**YOUR INSTRUCTIONS:** Retype each entry exactly. Skip any pictures.

**DATA:**
[Start of section]
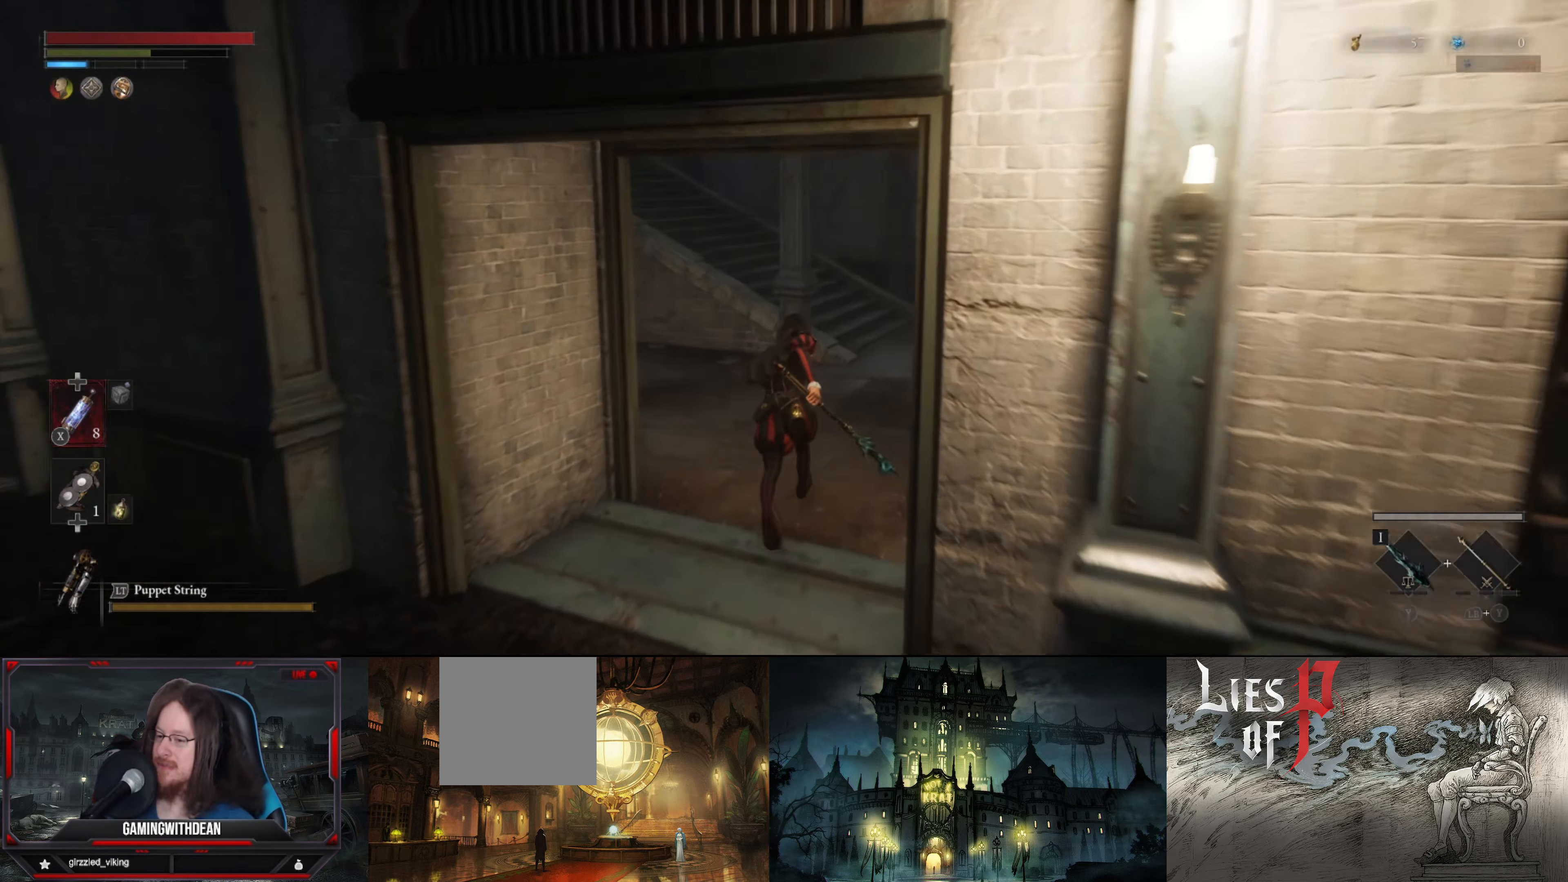
{"buttons": ["B"], "left_stick": "up", "right_stick": "center", "events": []}
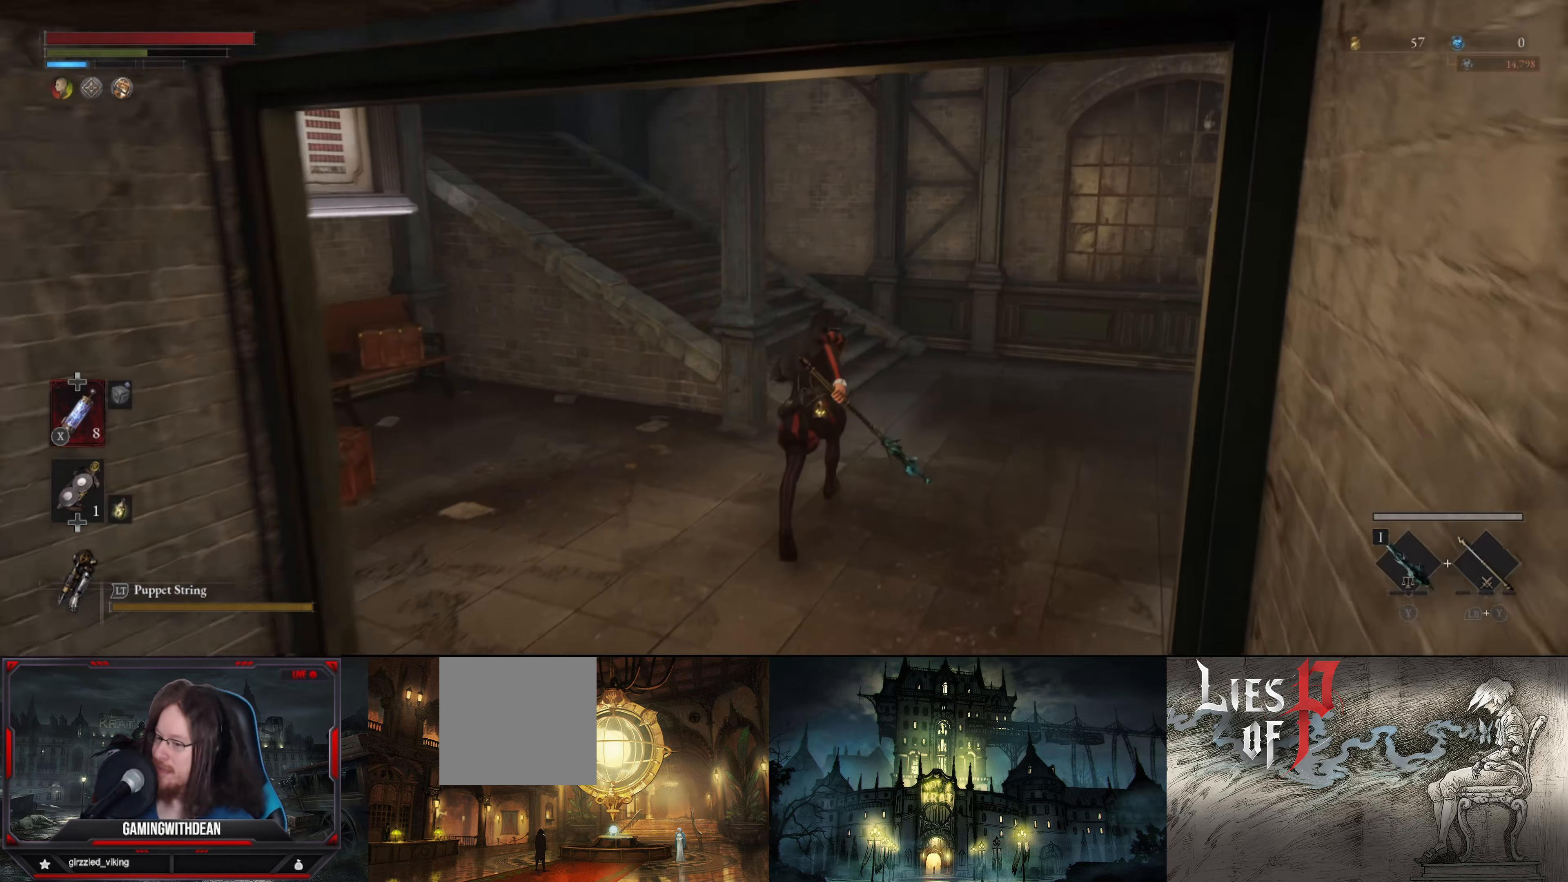
{"buttons": ["B"], "left_stick": "up", "right_stick": "up-left", "events": [[167, "right_stick", "left"], [500, "right_stick", "up-left"]]}
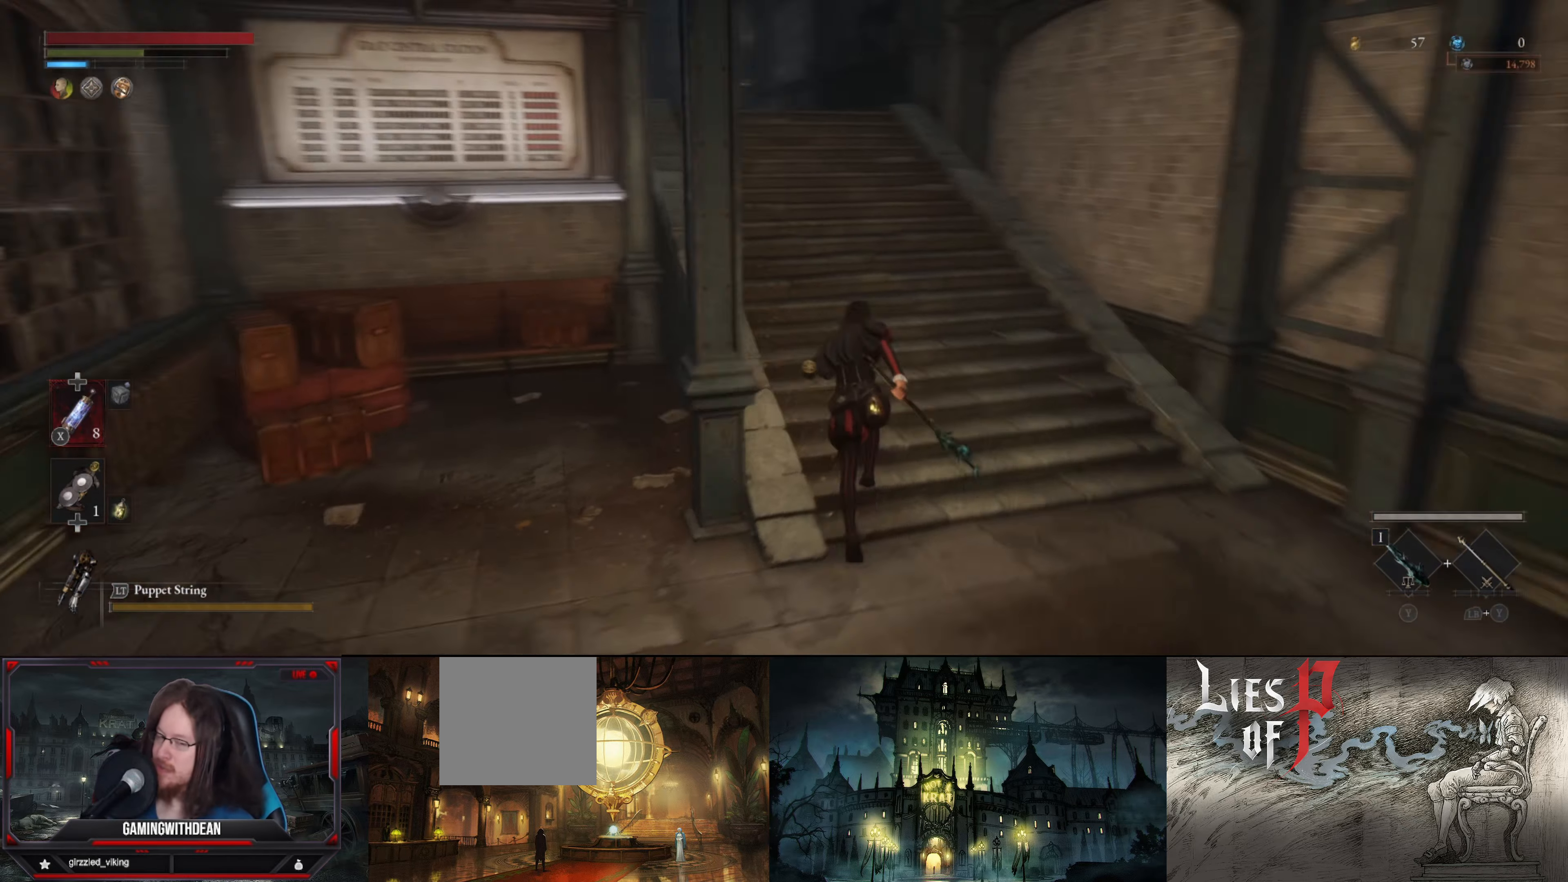
{"buttons": ["B"], "left_stick": "up", "right_stick": "center", "events": [[100, "right_stick", "center"], [184, "right_stick", "left"], [400, "right_stick", "center"]]}
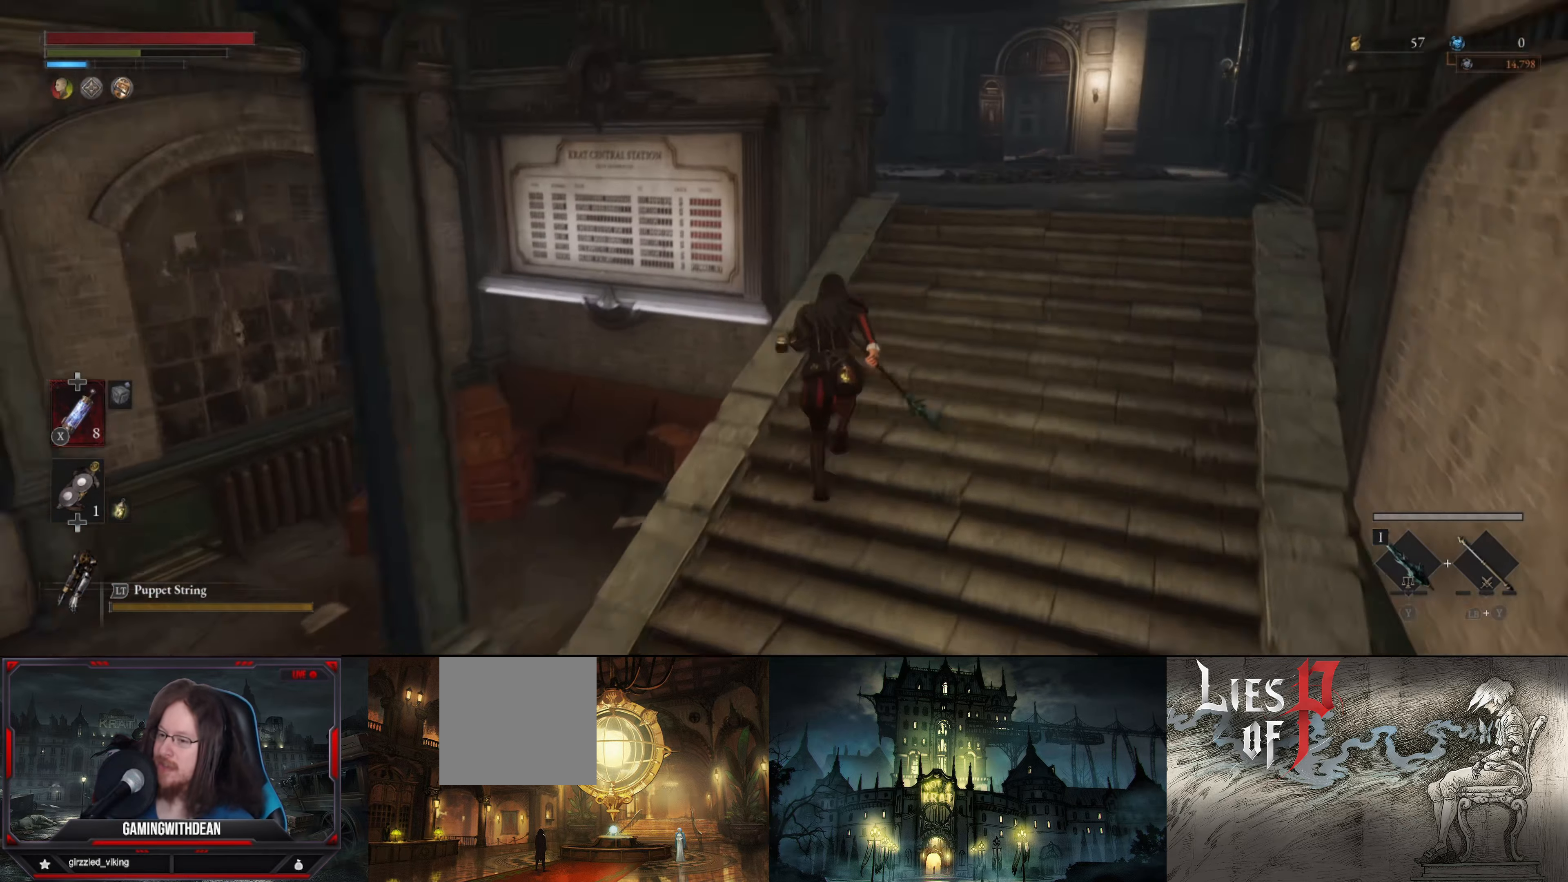
{"buttons": ["B"], "left_stick": "up-right", "right_stick": "center", "events": [[50, "left_stick", "up-right"]]}
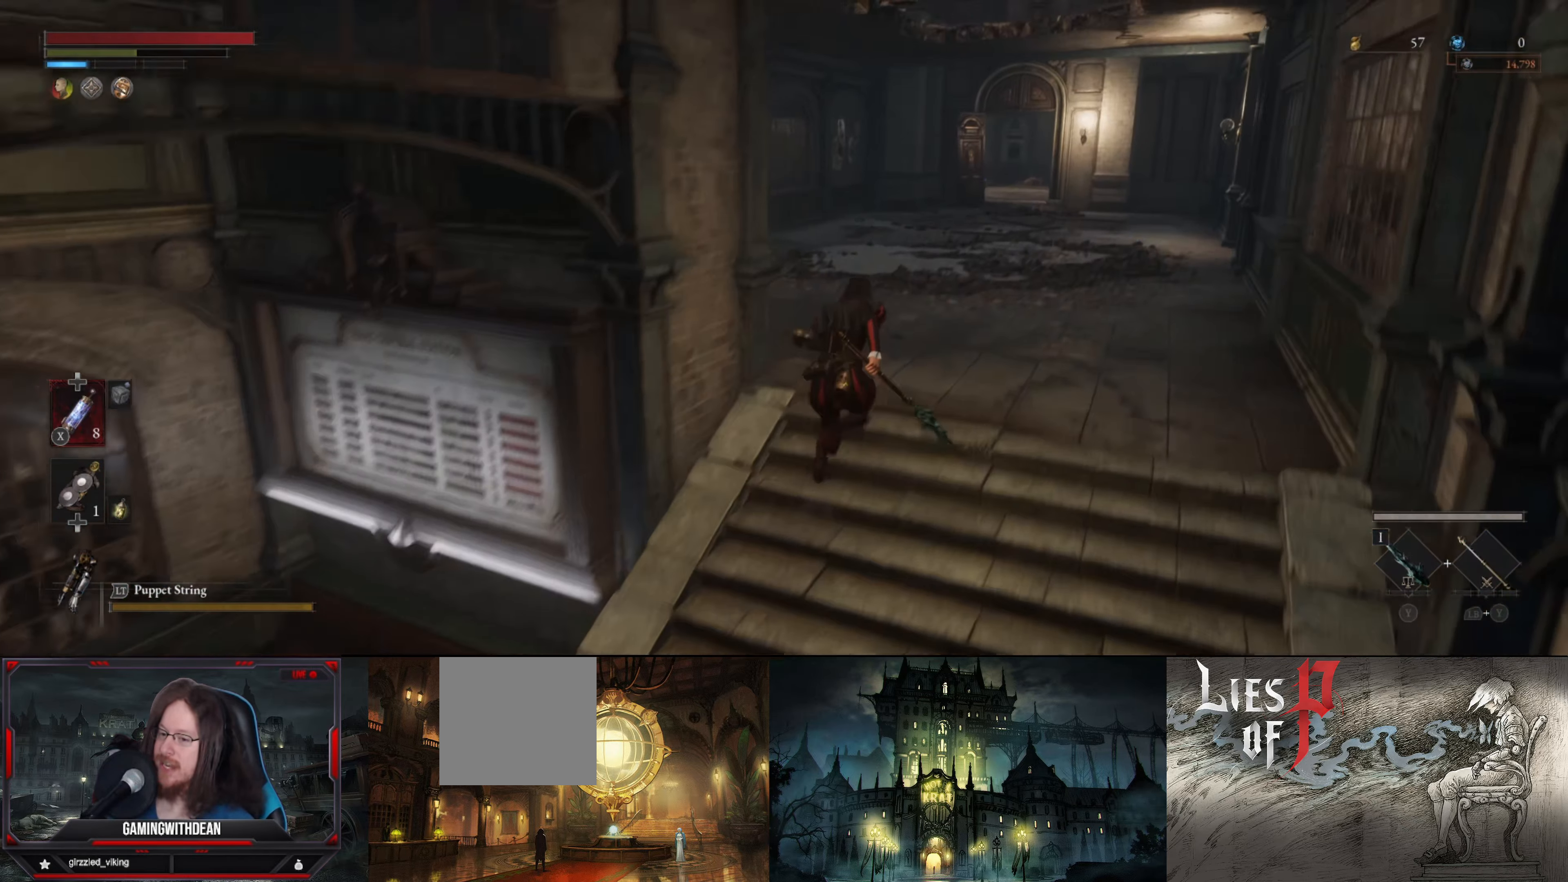
{"buttons": ["B"], "left_stick": "up", "right_stick": "right", "events": [[400, "left_stick", "up"], [400, "right_stick", "right"]]}
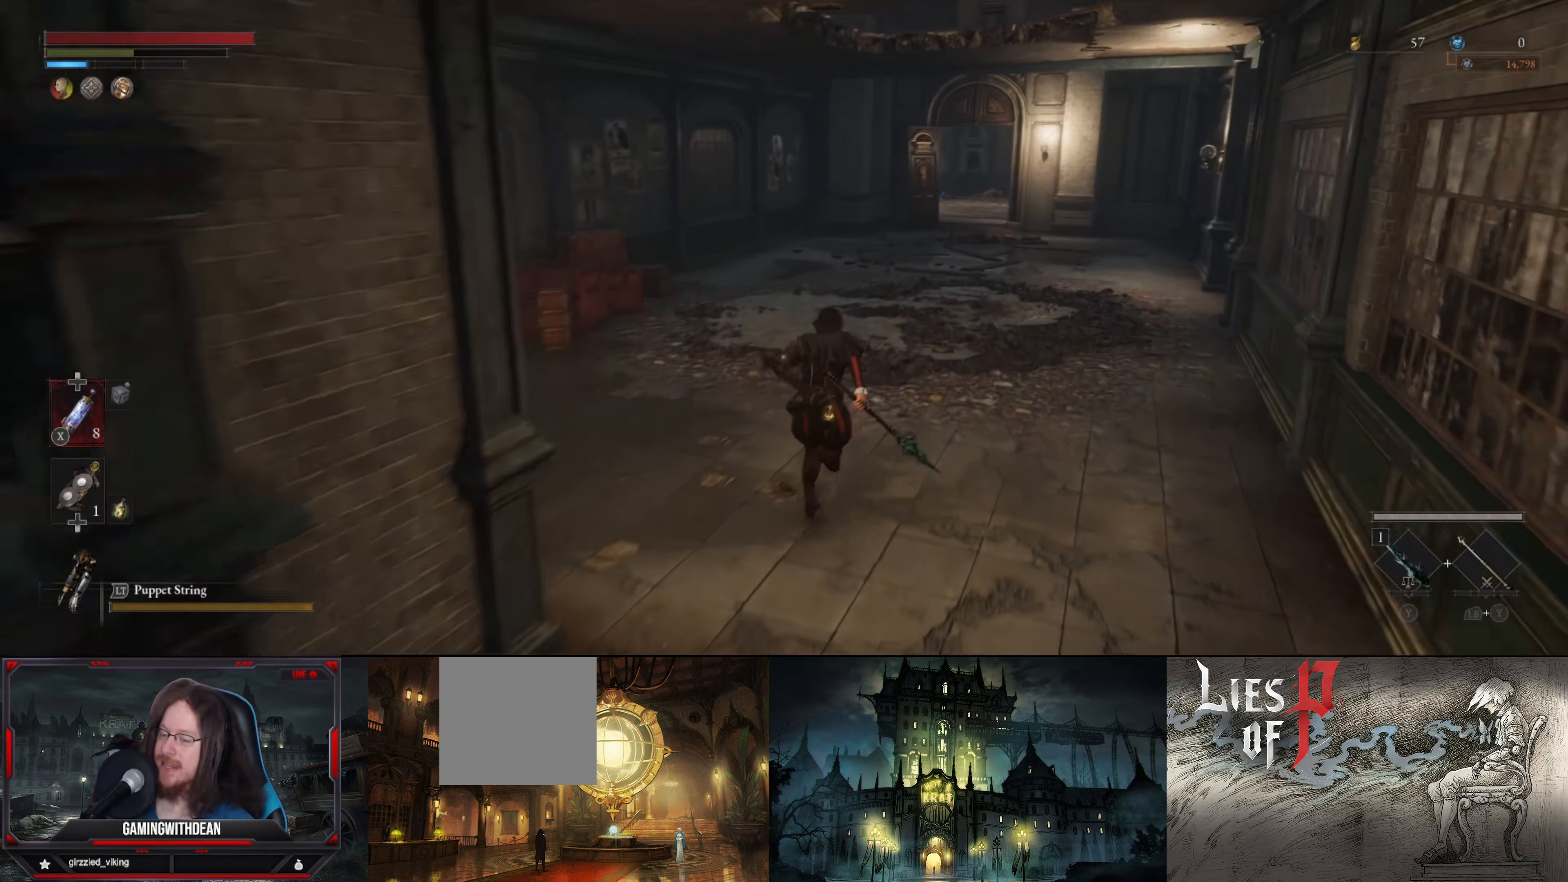
{"buttons": ["B"], "left_stick": "up-right", "right_stick": "center", "events": [[17, "right_stick", "center"], [267, "left_stick", "up-right"]]}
[End of section]
**WRITTEN SOLUTION:**
{"buttons": ["B"], "left_stick": "up", "right_stick": "center", "events": []}
{"buttons": ["B"], "left_stick": "up", "right_stick": "up-left", "events": [[167, "right_stick", "left"], [500, "right_stick", "up-left"]]}
{"buttons": ["B"], "left_stick": "up", "right_stick": "center", "events": [[100, "right_stick", "center"], [184, "right_stick", "left"], [400, "right_stick", "center"]]}
{"buttons": ["B"], "left_stick": "up-right", "right_stick": "center", "events": [[50, "left_stick", "up-right"]]}
{"buttons": ["B"], "left_stick": "up", "right_stick": "right", "events": [[400, "left_stick", "up"], [400, "right_stick", "right"]]}
{"buttons": ["B"], "left_stick": "up-right", "right_stick": "center", "events": [[17, "right_stick", "center"], [267, "left_stick", "up-right"]]}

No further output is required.